The authors examined individual state laws and regulations specifically focused on CBD, such as Iowa, Tennessee, and Texas, between 2010-2019. During that window, there was a significant shift in CBD as an accepted and mainstream product. “Although the fastest growing segment of the CBD market is over-the-counter [OTC] usage, the vast majority of states that have established industrial hemp programs did not do so until 2016, meaning that OTC CBD products were largely unavailable until later in our study period.”

They also examined Centers for Disease Control and Prevention (CDC) data for opioid prescriptions on a county level, but noted that it suggests “…that further research on the impacts of CBD is warranted.”

The 2018 Farm Bill transformed the hemp industry in the U.S. Prior to the passage of the bill though, access was more limited. As time passed, states such as Tennessee decided to permit legal importation of CBD products from outside the state in 2016.

The authors explained that while opioid prescriptions were reduced in those CBD-only states, the states that also allowed medical marijuana laws (MMLs) and/or recreational marijuana laws (RMLs) still made more of an impact on opioid prescription reduction. “Compared to states with no legal usage of marijuana, those who have adopted MMLs or RMLs prescribe fewer opioids per 100 population.
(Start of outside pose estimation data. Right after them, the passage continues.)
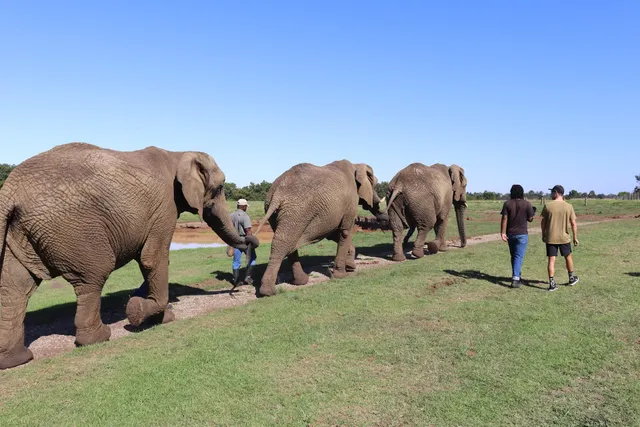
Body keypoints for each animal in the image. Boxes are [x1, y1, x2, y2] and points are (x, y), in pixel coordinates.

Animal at [0, 142, 250, 369]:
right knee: (93, 276)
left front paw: (152, 311)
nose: (249, 241)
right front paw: (142, 313)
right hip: (72, 230)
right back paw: (99, 338)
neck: (178, 153)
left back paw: (17, 359)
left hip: (19, 234)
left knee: (15, 289)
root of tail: (10, 190)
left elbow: (150, 260)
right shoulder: (165, 207)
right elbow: (153, 258)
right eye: (220, 187)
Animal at [254, 160, 386, 297]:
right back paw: (268, 292)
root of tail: (277, 194)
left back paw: (301, 282)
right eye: (374, 183)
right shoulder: (350, 202)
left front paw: (350, 267)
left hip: (279, 212)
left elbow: (334, 234)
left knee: (288, 243)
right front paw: (342, 275)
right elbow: (344, 232)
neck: (356, 165)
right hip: (297, 212)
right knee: (283, 243)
However, these areas tend to be healthier and have more doctors, suggesting it is possible difference in opioid usage rates are not due to the presence of legal marijuana.”

A state with a variety of CBD-only dispensaries appears to lead to the most significant drops in opioid prescriptions though. “Importantly, we see that [states with] CBD laws have lower opioid prescribing rates than states with no laws, though still higher than in states with MMLs or RMLs,” However, when we look at states that have allowed CBD dispensaries, we see that opioid prescribing rates are lower than those found in states with MMLs or RMLs, even with similar objective health measures (obesity and diabetes) to states with CBD laws.”
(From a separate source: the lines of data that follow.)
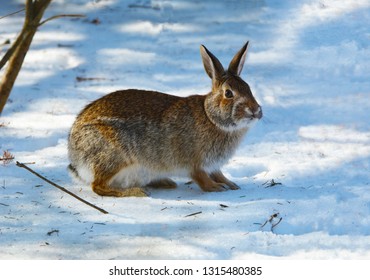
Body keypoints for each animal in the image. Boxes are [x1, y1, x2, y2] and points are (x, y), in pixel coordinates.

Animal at [68, 42, 262, 198]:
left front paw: (230, 184)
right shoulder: (194, 162)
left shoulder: (213, 165)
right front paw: (217, 188)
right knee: (98, 186)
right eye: (228, 93)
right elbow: (201, 178)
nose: (256, 111)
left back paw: (165, 182)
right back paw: (136, 192)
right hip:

Medical cannabis states experienced a 35% decrease in opioid prescriptions, but states that have not yet legalized still saw a decrease of 33%.

Researchers concluded that their study is just a glimpse into the positive benefits of CBD and its effect on opioid prescriptions. “While further work is needed to understand the degree to which our results are generalizable to the over-the-counter market for CBD, our results suggest policy makers should consider the costs of regulation and carefully balance the tradeoffs between ensuring the quality of and restricting access to CBD,” authors said in their conclusion.
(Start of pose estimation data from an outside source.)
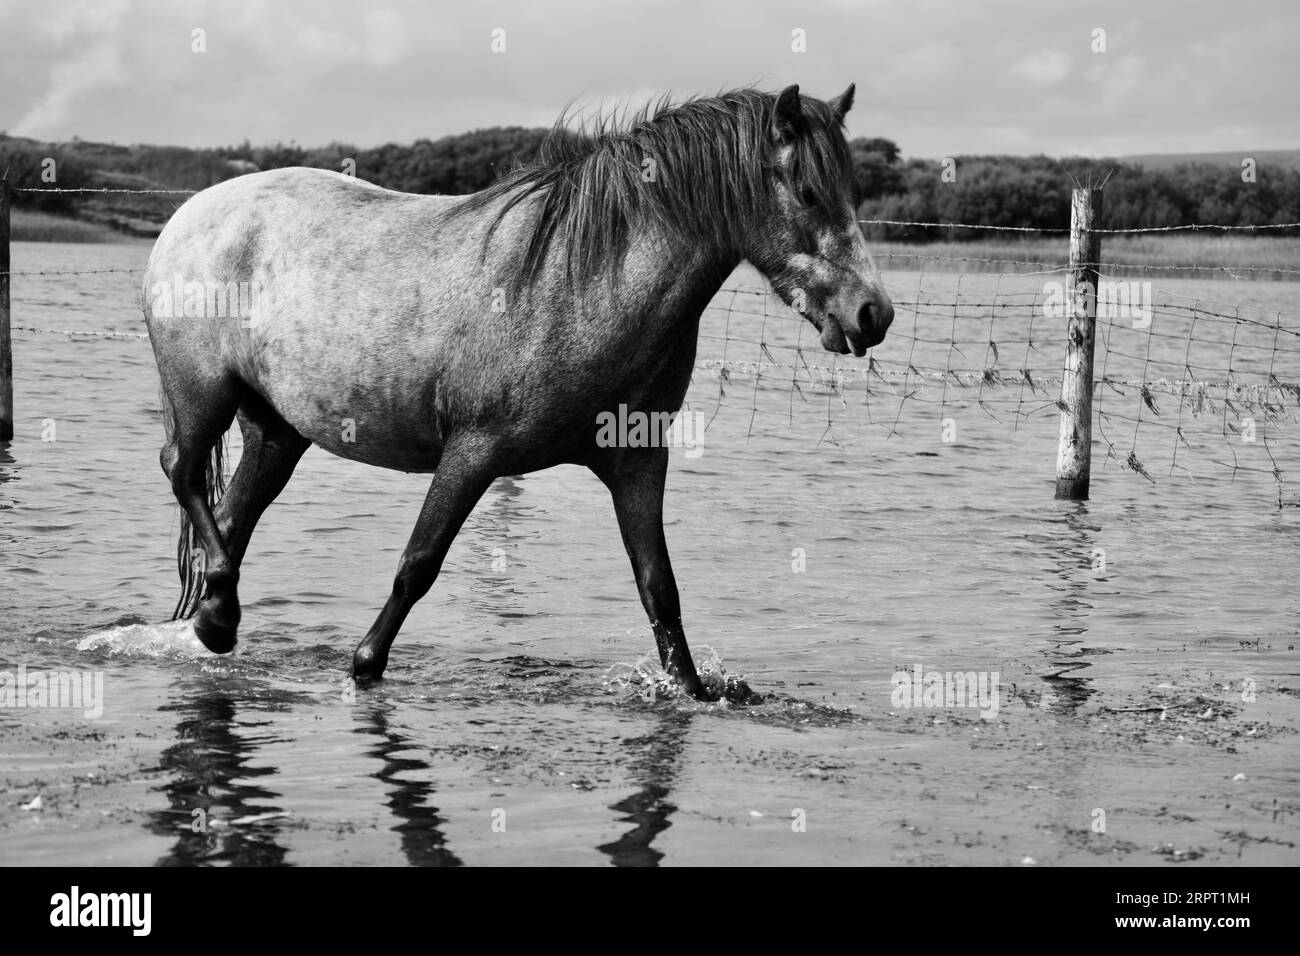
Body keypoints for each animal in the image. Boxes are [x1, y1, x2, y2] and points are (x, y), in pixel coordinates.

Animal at [143, 83, 894, 703]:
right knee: (181, 470)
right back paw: (219, 619)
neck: (579, 279)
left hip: (276, 430)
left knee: (231, 519)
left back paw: (213, 620)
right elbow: (418, 564)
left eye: (854, 194)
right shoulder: (474, 452)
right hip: (202, 394)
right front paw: (363, 665)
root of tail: (188, 214)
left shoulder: (636, 463)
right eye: (807, 193)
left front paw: (694, 690)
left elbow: (659, 587)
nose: (872, 314)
In 2020, a former Drug Enforcement Administration (DEA) agent, Anthony Armour, who tried to swap opioids with CBD was fired from his position. Most recently in September 2023, the DEA defended its decision to fire the individual. “Mr. Armour argues that he ‘displayed negligence or poor decision-making,’ and DEA properly held him accountable for his poor decisions when they resulted in a verified positive drug test. DEA lost trust in Mr. Armour and properly removed him.”

Separately, the DEA is currently considering recommendations from the Department of Health and Human Services. It’s uncertain if the agency will move forward to reschedule cannabis into a less restrictive category that shows medical value of the plant.